Description of the task
Carry on the article about Portland's urban growth boundary from the point where it stops.

Passage given
By Greg Lakes, editor
Headwaters News

Aug. 21, 2002

Smart Growth concepts are deeply imbedded in the Rocky Mountain region, including light rail projects in Salt Lake City, long-range growth management in Albuquerque and Santa Fe, strict growth limits in Reno, and evolving plans in Denver and Boise.

But the longest-lived example is outside the region, in Portland, Ore., where a sharp urban boundary reins in sprawl, makes for laudable city-center amenities and creates ongoing friction on a variety of fronts.

Portland is in the midst of a five-year review of its urban boundary, a periodic reassessment required by state law to accommodate new growth -- the most recent estimates of which predict another million people by 2030.

The area's ruling body, the Metro, has jurisdiction over two dozen other cities in three counties. Recent headlines bring chronic conflicts into sharper focus, and offer a glimpse of life under Smart Growth for Rocky Mountain cities years behind in the process.

Foremost in the current debate is an Oregon state law that requires non-farmland be the first to be "urbanized," a concept Metro is required to follow. But outlying communities are lobbying hard to create exemptions the Metro board could invoke when it saw a particular need.

The need, say officials in those outlying areas, is a lack of space to grow. In the city's western suburbs, high-tech companies want room to expand and local officials want to enlarge their industrial parks as invitations to more clean industry. But much of the undeveloped area is farmland and off-limits to development that would add jobs and homes.

Dataset excerpts

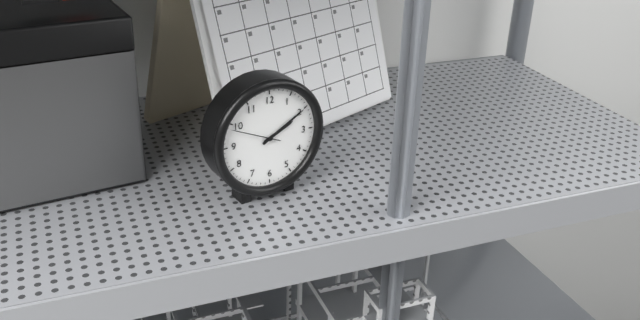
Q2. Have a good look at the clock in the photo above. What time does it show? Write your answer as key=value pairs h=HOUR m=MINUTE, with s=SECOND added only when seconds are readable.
h=2 m=10 s=49
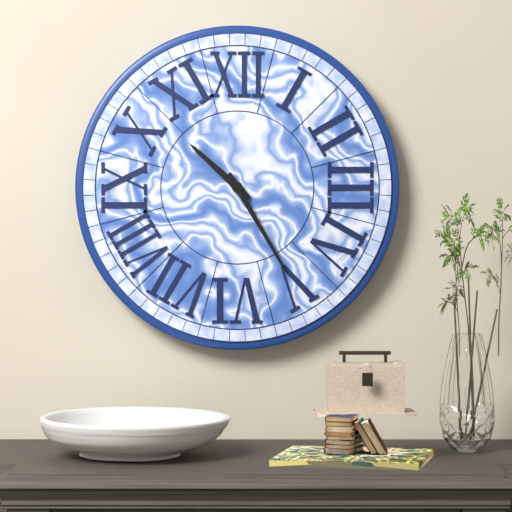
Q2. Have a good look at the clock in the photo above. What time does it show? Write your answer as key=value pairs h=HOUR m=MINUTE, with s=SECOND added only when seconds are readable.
h=10 m=25
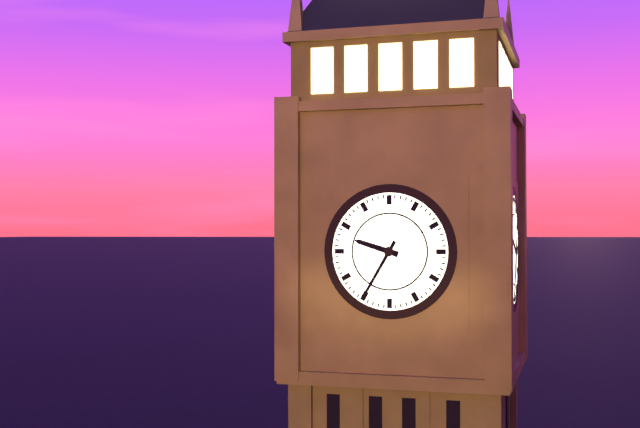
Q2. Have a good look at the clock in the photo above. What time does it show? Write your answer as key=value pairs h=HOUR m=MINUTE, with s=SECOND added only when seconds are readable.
h=9 m=35
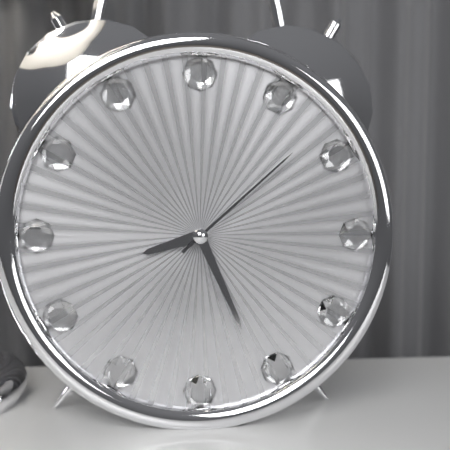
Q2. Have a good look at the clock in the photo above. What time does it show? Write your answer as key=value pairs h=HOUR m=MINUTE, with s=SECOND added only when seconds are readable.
h=8 m=26 s=8
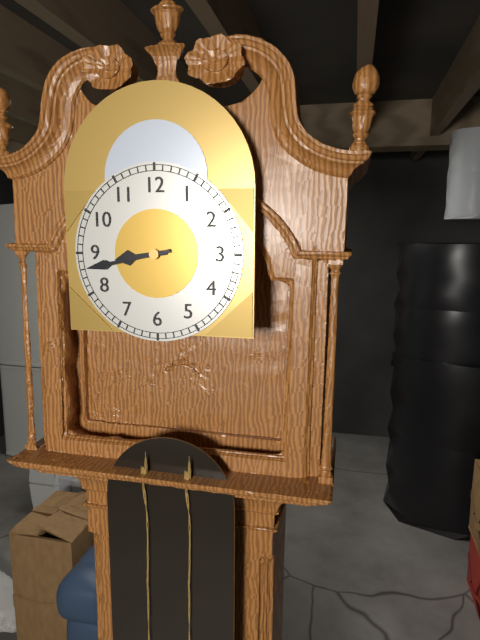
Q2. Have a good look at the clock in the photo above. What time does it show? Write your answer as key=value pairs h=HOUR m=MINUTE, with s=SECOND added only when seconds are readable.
h=8 m=43
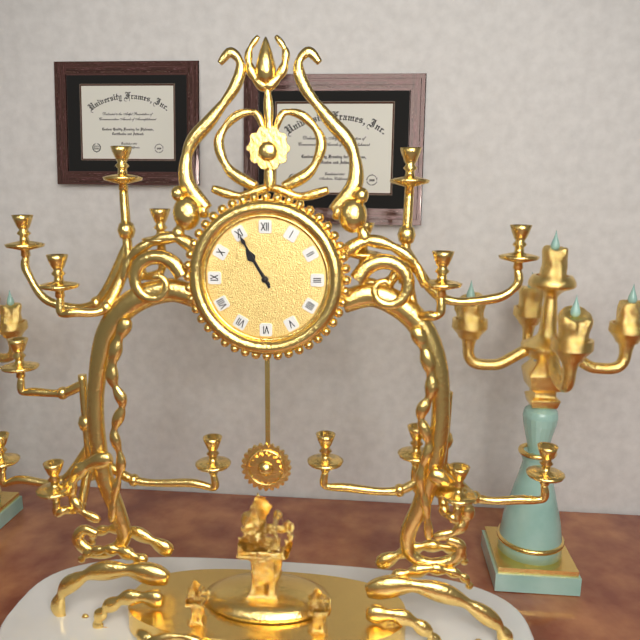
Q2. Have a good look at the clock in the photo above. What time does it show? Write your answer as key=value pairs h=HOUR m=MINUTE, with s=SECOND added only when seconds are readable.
h=10 m=55
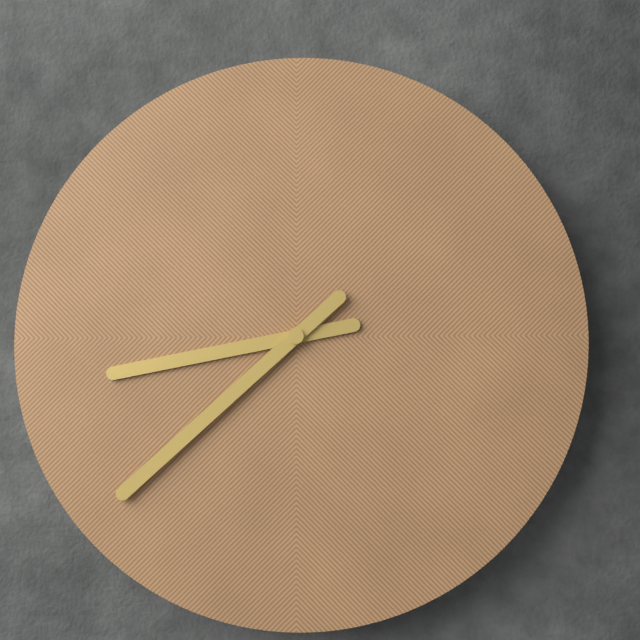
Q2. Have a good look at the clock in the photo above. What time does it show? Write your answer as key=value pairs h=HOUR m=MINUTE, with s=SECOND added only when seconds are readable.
h=8 m=38
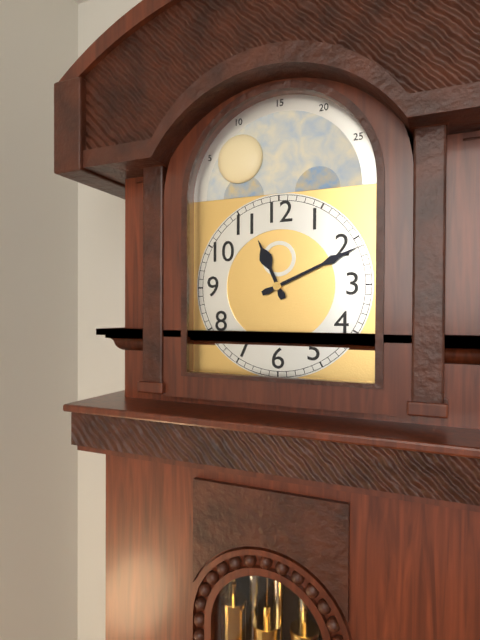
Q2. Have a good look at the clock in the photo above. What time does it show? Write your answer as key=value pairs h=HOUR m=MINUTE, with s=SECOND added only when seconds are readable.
h=11 m=11
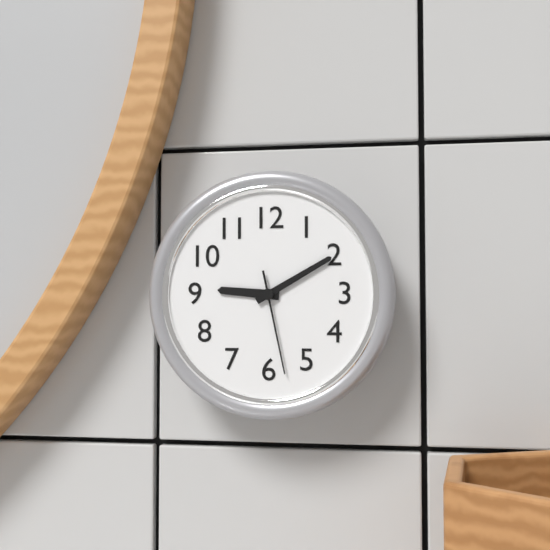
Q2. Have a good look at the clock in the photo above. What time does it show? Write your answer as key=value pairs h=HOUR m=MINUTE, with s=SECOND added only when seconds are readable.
h=9 m=10 s=28
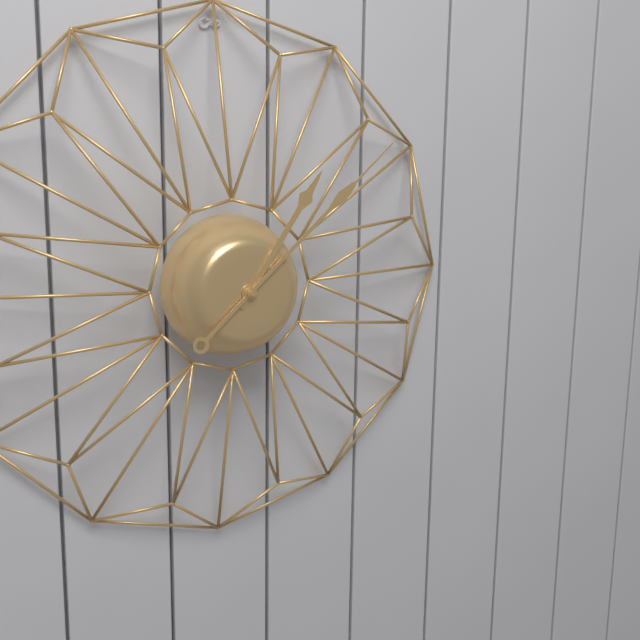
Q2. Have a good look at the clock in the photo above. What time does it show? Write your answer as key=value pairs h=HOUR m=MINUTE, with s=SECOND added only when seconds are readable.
h=1 m=8
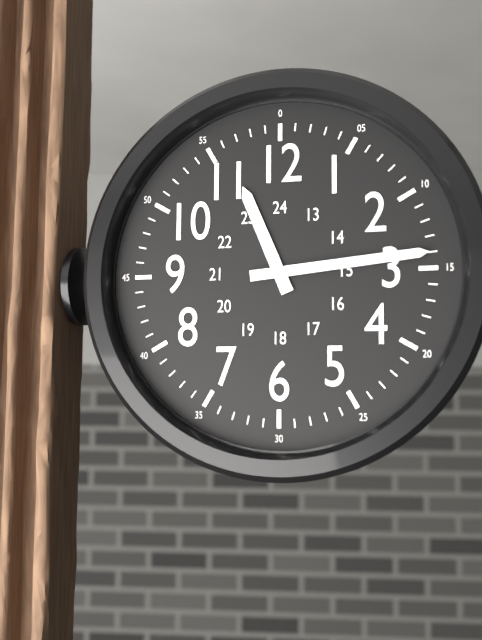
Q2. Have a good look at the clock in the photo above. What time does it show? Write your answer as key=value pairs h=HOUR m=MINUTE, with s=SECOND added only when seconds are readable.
h=11 m=14
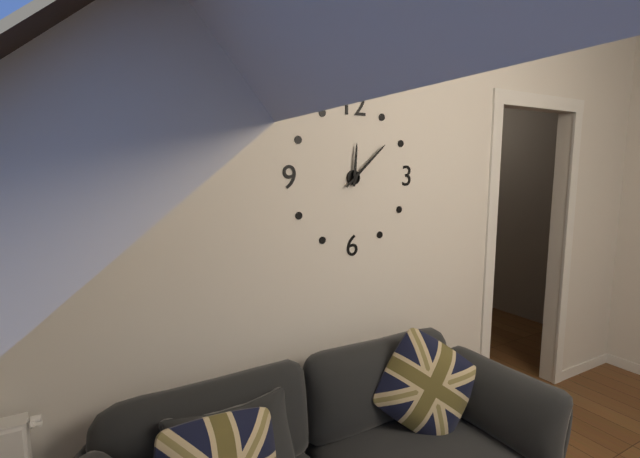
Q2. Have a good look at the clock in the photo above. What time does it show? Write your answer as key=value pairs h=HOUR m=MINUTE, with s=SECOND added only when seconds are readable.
h=12 m=8
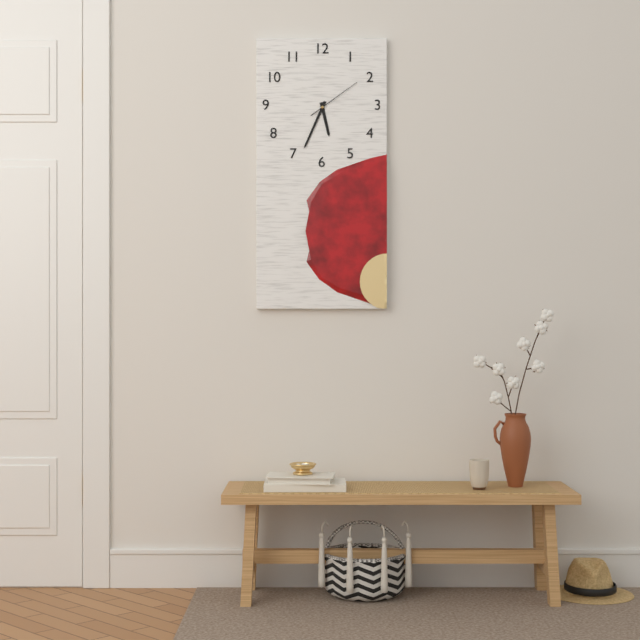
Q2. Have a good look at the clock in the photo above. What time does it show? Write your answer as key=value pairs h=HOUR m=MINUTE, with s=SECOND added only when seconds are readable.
h=5 m=34 s=9
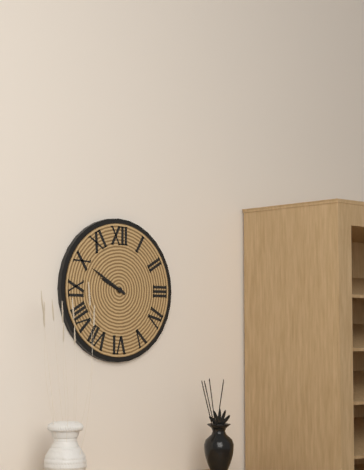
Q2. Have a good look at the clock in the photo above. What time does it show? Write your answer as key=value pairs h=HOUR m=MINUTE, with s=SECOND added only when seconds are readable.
h=9 m=50
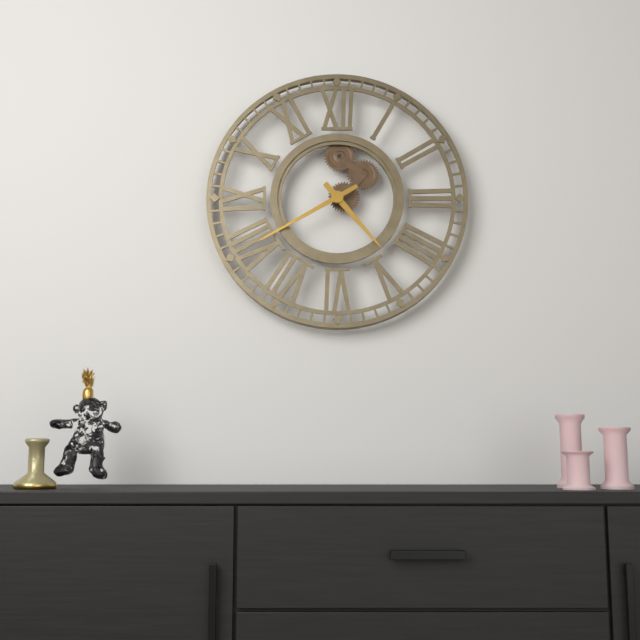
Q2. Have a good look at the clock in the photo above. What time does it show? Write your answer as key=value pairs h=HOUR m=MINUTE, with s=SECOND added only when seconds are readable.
h=4 m=40
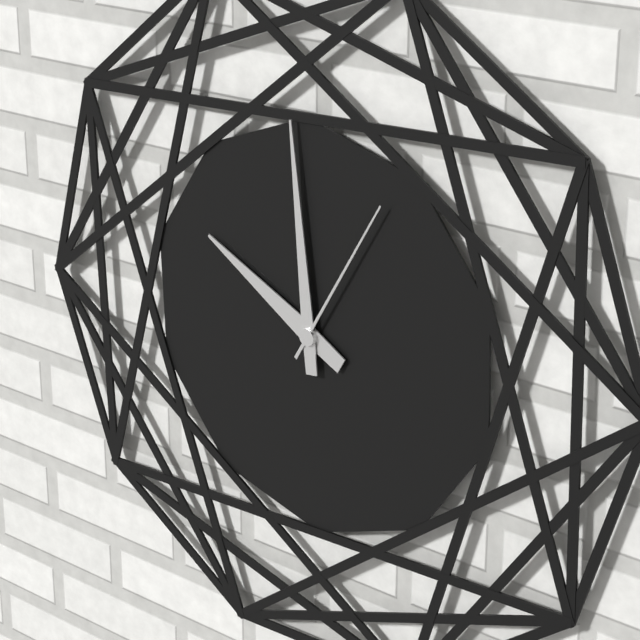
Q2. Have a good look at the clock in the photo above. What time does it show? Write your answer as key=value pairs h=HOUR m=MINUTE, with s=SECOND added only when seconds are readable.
h=9 m=59 s=5
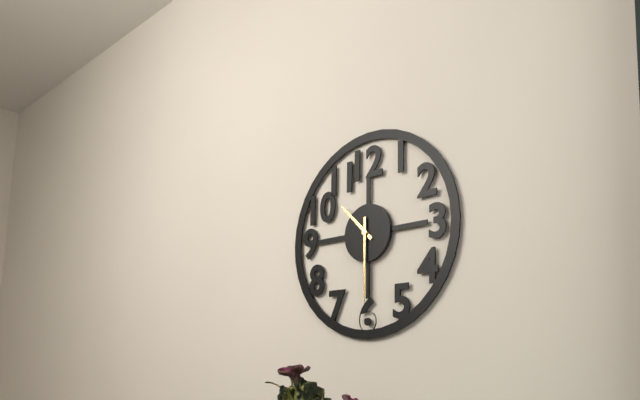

Task response
Last month, Metro officials proposed adding more than 17,000 acres to the city's urban boundary, but relatively little of it on the west side, bringing the expansion plan into sharp conflict with suburban demands.

"Putting obstacles in the way of expansion of the high-tech industry is not good for this region or this state's economy," Betty Atteberry, director of the Westside Economic Alliance, said in an Oregonian story. "Yes, it may mean taking some farmland to do that expansion. But we think that, overall, that's a positive thing for the economy."

Many farmers, some of whom occasionally wait 10 minutes to cross busy highways to reach their fields, oppose any easing of the rules to foster industry.


"There's an industry here already," Terry Peters, president of the Washington County Farm Bureau, said in the same Oregonian piece. "It's called agriculture. We'd like to keep it that way."

Real estate developers echoed complaints and funded a study that said Metro's favorite expansion scenario would require double the infrastructure costs, compared with allowing development on farmland to the west. They say Metro is wasting money to bolster an artificial vision, when most people would rather live near their jobs, even if it meant losing farms and developing open space.

Other effects run the gamut. Critics say the artificial boundary drives up housing prices in the urban area, while some landowners just outside the line hope to be included in the next expansion because it would mean an instant multiplication of their property value.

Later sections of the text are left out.